Consigne 1
Résumez l'extrait en deux phrases.
Consigne 2
Dressez la liste de tous les mets du buffet froid décrit dans l'extrait.
Consigne 3
Traduisez en anglais cette phrase de l'extrait : « Il s'appelle Gika et m'invite à prendre l'ascenseur avec lui pour monter tout en haut. »

Extrait
—————
14 h 20. Arrivée à Bruxelles-Midi (Brussel-Zuid). Au loin, la masse insensée du Palais de Justice qui domine la ville. Un cheminot regarde un couple de pigeons forniquant, il semble sidéré par la scène.
15 h 05. Antwerp-Berchem. Je m’arrête dans un bar, une Jupiler, puis je prends un taxi pour le Nordzee Terminal, #913. Au contrôle d’entrée de la zone portuaire, une surprise : j’apprends que le bateau n’est pas là, alors qu’il devait arriver à 6 heures ce matin. On l’attend pour les 18 heures. Il ne me reste plus qu’à prendre mon mal en patience. Je regarde l’impressionnant ballet des portiques. Le port d’Anvers semble gigantesque, très étendu. Un crachin s’installe alors que le jour décline. Je m’habitue aux sirènes incessantes des engins de levage.
17 h 00. J’ai une overdose de conteneurs. J’espère que le Tage ne va pas trop tarder…
18 h 35. Toujours à attendre. Le shipchandler est arrivé. Il attend lui aussi.
18 h 50. Une masse se profile dans la nuit. Il arrive enfin.
19 h 20. À peine amarré, le ballets des conteneurs commence. Le vent s’est levé, il fait plutôt froid.
19 h 50. J’embarque. C’est la frénésie partout, des gens vont et viennent, on ne sait qui est du bord. L’avitaillement capitalise l’attention. Personne ne semble faire attention à moi, n’y même s’inquiéter de ma présence. J’ai l’intuition de monter à la passerelle. J’emprunte une coursive, trouve la descente principale du château. Je monte. Pont 2, personne, pont 3, un panneau m’informe que les cabines passagers sont là. Je pose mon gros sac dans un coin et je continue mon exploration dans ces couloirs silencieux, si ce n’est le bruit étouffé du chargement des conteneurs à l’extérieur. Je tombe enfin sur un steward qui sort de l’ascenseur, en bleu de travail et bonnet. Ça tombe bien, c’est justement celui chargé de ma personne. Il s’appelle Gika et m’invite à prendre l’ascenseur avec lui pour monter tout en haut. Il est roumain et ne parle qu’anglais, mal. Il m’apprend aussi que la totalité de l’équipage est roumain. À la passerelle, il y a plein de monde, l’ambiance semble fébrile et survoltée. Le second commandant se présente à moi, il parle français, plutôt bien. Il s’excuse et m’explique qu’ils sont en retard, que l’escale est courte et que c’est, selon ses termes, vraiment le bordel ce soir. Je remets mon passeport et mon billet. Le Second s’excuse encore de m’accueillir dans ces conditions, mais je lui dis que ce n’est pas bien grave et je prends congé pour ne pas lui faire perdre plus de temps. Gika me guide jusqu’à ma cabine. C’est un peu vieillot, mais propre. Il y a une combinaison de survie amarrée dans un coin, ce qui est rassurant… Je trouve sur le lit deux serviettes de toilette et trois petits savons. Le steward me montre ensuite le carré au même pont, puis la salle à manger au pont inférieur. Il y a un petit buffet froid, manifestement improvisé. Saucisses grises, maquereaux, un genre de terrine de légumes, fromages, frites froides, tout cela n’est guère appétissant. Je lui demande un café. Au moins, le café est bon. Gika s’en va, le travail l’appelle ailleurs. Après avoir mangé un tout petit peu, pas très faim de toutes façons, je rejoins “mes appartements”.
—————
Entrées enregistrées:
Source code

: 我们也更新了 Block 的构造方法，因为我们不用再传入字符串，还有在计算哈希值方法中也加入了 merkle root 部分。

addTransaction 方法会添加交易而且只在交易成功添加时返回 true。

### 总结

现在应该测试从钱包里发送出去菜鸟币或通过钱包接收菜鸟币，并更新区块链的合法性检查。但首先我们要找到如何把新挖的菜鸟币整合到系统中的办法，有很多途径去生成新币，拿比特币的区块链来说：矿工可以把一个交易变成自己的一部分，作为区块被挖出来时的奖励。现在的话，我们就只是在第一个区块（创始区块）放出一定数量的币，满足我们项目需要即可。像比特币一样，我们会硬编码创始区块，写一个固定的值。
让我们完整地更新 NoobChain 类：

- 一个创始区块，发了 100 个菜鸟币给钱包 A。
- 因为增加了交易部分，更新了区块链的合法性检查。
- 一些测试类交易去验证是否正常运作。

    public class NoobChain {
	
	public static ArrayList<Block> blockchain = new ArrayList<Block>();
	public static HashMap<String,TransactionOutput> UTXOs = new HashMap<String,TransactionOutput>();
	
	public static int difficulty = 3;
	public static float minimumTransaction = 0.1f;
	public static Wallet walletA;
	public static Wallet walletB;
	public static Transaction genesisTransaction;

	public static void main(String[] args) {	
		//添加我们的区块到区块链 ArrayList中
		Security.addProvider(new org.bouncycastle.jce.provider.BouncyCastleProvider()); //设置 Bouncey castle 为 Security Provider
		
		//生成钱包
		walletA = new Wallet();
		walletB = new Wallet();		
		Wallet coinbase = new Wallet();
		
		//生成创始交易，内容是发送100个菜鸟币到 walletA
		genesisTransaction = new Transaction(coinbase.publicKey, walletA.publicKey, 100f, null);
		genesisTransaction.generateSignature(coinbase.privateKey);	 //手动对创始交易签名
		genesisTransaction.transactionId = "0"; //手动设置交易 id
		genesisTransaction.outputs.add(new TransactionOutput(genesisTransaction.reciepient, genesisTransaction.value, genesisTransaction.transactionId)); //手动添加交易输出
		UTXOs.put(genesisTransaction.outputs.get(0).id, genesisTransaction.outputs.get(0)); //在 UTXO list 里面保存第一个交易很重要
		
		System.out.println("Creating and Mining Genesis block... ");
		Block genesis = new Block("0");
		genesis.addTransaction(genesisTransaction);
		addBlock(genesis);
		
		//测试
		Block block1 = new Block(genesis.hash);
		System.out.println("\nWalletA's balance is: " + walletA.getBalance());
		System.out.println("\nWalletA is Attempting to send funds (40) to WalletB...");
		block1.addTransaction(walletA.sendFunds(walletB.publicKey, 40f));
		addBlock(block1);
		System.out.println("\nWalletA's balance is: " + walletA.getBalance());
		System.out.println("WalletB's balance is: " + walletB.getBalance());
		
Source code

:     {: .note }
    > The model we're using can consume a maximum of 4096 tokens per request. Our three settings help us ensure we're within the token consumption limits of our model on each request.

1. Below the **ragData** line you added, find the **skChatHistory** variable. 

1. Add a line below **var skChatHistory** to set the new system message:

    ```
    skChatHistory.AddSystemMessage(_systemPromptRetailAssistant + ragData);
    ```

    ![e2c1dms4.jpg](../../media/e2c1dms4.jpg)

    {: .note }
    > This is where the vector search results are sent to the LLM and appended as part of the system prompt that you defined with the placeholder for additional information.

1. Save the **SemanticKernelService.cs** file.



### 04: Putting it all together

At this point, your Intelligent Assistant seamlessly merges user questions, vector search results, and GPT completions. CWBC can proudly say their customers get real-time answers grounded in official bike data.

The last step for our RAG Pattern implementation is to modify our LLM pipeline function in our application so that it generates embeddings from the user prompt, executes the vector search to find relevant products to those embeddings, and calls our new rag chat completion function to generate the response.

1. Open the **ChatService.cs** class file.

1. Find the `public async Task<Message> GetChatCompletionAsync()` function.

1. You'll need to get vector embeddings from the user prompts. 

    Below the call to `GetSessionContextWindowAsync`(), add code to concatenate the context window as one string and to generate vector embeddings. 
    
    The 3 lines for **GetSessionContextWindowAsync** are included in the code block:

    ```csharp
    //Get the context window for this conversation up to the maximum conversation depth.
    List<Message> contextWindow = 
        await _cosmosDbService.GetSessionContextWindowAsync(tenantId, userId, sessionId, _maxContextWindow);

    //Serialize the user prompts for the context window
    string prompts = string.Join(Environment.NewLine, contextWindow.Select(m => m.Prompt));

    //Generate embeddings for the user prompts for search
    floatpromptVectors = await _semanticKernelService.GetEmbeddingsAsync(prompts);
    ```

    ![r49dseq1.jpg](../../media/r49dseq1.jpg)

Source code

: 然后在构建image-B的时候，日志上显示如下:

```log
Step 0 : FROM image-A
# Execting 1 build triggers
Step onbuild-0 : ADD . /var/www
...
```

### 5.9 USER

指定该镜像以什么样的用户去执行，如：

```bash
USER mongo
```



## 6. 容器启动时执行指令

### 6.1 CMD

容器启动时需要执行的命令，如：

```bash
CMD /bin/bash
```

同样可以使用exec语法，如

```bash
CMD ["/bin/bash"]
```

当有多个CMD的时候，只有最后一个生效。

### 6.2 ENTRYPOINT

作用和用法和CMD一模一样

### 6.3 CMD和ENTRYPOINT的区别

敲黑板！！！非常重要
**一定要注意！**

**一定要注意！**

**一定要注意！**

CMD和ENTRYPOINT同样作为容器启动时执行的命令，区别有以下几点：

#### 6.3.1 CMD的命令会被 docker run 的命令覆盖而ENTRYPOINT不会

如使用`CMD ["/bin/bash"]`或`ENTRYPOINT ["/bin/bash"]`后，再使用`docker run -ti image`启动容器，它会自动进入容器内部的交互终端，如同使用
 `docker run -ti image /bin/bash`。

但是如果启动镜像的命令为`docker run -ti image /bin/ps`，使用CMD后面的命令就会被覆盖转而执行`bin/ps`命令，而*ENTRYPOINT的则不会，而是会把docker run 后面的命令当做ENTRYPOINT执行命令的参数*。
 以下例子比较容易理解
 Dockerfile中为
—————
Réponse 1
À Anvers, le Tage, attendu à 6 heures du matin, est en retard et n'arrive qu'à 18 h 50, après une longue attente au terminal. À bord, dans une ambiance fébrile, le steward Gika et le second commandant accueillent la personne qui raconte, qui découvre ensuite sa cabine et un buffet froid peu appétissant.

Réponse 2
- Saucisses grises
- Maquereaux
- Un genre de terrine de légumes
- Fromages
- Frites froides

Réponse 3
His name is Gika, and he invites me to take the elevator with him up to the very top.